Guests are invited to snack on light refreshments while they look at work by MarketView artists, including Henderson and pet portrait artist Kelly Pedersen, who are sharing studio space.

Henderson's stink bug collection will include a few pieces of stink bug jewelry, stink bug paintings, stink bug-painted clocks, and sculptures of clay stink bugs on industrial light bulbs, pieces of wood from old trees and a wash ringer from an old washtub, she said.

Her work ranges from $40 for stink bug jewelry to $900 for some of the larger paintings. She also sells prints for around $100, she said.
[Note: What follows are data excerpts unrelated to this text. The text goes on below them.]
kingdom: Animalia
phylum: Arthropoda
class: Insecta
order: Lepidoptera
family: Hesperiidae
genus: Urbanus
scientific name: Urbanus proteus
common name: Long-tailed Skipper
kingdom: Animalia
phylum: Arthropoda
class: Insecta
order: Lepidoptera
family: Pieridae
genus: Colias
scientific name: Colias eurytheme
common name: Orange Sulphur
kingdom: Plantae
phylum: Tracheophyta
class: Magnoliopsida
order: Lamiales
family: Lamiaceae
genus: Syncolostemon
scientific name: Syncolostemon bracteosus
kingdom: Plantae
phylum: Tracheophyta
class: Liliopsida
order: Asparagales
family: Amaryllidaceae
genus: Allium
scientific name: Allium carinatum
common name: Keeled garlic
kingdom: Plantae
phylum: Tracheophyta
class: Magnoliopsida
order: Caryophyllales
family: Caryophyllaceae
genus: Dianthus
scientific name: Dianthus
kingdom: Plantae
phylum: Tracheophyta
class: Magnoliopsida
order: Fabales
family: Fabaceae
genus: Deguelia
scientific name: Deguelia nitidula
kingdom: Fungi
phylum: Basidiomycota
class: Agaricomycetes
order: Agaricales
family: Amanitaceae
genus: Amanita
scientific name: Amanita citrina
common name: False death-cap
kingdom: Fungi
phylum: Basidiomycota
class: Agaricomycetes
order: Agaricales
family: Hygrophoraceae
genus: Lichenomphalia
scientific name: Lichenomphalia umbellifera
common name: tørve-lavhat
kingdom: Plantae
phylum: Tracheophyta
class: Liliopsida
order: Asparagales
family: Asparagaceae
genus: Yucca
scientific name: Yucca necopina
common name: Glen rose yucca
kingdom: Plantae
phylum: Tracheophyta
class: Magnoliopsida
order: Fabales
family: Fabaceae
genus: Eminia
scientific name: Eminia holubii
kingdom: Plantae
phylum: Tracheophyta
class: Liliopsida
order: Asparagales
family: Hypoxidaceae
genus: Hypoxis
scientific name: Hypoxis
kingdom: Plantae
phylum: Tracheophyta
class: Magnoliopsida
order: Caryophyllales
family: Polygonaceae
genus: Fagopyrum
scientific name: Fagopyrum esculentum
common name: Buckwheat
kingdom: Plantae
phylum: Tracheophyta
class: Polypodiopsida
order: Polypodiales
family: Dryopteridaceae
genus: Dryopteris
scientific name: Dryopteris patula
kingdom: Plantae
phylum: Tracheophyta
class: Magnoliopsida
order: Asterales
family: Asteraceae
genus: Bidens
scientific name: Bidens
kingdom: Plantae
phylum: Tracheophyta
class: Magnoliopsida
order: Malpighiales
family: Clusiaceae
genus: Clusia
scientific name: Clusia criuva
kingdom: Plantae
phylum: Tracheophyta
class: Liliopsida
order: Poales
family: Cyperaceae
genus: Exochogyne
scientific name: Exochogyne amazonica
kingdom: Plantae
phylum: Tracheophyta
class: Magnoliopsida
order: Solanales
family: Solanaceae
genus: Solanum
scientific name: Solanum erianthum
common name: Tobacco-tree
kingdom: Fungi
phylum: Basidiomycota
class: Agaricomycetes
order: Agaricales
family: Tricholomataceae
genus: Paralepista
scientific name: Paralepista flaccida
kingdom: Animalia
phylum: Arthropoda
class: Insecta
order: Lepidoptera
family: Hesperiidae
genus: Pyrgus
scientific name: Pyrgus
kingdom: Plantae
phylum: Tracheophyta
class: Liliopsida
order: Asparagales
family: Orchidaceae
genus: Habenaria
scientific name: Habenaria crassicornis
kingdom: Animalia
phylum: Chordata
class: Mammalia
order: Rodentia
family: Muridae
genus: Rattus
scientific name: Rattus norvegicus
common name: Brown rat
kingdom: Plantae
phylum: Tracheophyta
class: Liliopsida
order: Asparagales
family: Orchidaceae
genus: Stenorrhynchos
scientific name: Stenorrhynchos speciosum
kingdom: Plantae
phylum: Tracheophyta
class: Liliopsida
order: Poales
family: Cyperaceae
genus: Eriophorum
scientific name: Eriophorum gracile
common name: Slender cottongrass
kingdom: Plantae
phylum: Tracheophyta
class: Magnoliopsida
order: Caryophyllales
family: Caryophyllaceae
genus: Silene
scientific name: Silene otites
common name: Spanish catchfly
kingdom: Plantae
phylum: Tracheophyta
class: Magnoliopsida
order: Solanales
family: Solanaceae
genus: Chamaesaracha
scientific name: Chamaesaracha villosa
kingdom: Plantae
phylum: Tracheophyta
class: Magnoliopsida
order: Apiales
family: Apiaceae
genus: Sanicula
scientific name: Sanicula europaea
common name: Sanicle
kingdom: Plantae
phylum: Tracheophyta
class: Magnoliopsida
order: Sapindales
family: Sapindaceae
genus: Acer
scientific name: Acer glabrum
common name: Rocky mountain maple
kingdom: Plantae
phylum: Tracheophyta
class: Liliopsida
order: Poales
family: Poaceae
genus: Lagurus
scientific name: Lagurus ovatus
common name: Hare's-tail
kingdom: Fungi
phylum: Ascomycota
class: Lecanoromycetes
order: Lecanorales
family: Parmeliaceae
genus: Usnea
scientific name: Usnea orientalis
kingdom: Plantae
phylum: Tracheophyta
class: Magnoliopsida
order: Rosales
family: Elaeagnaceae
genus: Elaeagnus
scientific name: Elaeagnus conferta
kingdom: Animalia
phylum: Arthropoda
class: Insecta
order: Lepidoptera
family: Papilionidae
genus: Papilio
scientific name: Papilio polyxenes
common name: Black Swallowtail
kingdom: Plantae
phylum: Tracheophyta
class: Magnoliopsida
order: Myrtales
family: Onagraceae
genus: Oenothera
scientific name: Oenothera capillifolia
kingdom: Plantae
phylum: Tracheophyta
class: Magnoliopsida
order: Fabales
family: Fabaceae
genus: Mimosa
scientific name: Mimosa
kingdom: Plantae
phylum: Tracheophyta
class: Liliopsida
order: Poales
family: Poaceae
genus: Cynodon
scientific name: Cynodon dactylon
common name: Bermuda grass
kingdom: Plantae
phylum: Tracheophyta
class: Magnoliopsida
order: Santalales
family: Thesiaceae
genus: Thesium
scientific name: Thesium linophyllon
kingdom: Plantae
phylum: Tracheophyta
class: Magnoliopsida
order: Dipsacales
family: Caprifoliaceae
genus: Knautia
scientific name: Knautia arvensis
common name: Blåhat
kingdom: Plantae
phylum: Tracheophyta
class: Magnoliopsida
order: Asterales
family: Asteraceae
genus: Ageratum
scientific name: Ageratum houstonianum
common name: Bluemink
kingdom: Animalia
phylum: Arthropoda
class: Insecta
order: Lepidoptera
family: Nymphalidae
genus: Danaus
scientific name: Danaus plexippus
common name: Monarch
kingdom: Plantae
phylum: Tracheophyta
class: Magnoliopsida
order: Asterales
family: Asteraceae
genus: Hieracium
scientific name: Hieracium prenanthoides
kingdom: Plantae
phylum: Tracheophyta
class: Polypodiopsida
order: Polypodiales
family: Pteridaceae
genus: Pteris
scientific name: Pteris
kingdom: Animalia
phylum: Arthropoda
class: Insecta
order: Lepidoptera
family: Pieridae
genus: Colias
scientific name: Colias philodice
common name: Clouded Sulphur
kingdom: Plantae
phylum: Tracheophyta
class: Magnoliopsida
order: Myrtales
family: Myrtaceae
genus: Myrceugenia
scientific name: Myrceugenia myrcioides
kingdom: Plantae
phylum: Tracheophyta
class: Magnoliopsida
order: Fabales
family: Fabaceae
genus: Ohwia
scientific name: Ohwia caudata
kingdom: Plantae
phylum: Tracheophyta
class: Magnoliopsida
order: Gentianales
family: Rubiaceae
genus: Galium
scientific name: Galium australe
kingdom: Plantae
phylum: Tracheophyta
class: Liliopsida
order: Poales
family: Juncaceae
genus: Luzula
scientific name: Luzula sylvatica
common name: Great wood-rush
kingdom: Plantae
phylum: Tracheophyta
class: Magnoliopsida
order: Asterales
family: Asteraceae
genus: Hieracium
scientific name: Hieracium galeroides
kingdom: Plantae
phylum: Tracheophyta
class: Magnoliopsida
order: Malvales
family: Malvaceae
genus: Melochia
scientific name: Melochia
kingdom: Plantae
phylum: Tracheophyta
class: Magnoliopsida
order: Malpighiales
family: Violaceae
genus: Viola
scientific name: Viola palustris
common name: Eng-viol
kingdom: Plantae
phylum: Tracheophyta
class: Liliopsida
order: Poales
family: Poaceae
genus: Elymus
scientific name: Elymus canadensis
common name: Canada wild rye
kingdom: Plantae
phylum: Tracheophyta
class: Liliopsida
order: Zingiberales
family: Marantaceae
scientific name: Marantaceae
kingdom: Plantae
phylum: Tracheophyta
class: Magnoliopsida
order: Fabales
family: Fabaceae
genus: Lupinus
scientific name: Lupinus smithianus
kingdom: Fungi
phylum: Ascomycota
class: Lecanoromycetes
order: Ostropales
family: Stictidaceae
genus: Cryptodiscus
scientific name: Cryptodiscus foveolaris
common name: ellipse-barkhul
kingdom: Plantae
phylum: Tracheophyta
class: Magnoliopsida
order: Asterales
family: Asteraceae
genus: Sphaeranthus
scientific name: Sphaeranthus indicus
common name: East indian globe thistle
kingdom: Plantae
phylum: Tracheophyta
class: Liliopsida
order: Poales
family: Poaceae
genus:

Before she started doing stink bug art, Henderson said she mostly focused on painting colorful, realistic portraits of animals in atypical settings. She's painted lizards playing in a children's playground, polar bears cooling off in a home, and she's currently working on a painting of chameleons hanging from a ceiling fan.

So why the sudden focus on stink bugs?

"They're just clumsy and cute and awkward, and they kind of walk around like they're going through life minding their own business," she said.

Henderson said she still paints other animals, but she makes sure to include a signature stink bug in every painting.

After her MarketView debut, Henderson will be at the Wild and Woolly event at Nixon County Park, where guests can watch her work on her latest painting of a stink bug visiting the grave site of a relative.

She also has plans to publish a children's book about a pink frog and her pet stink bug, Kitty.

"I don't have a lot of expectations," she said. "I'm just getting my work out there. I think my work is fun, and people seem to like it, and that's enough for me."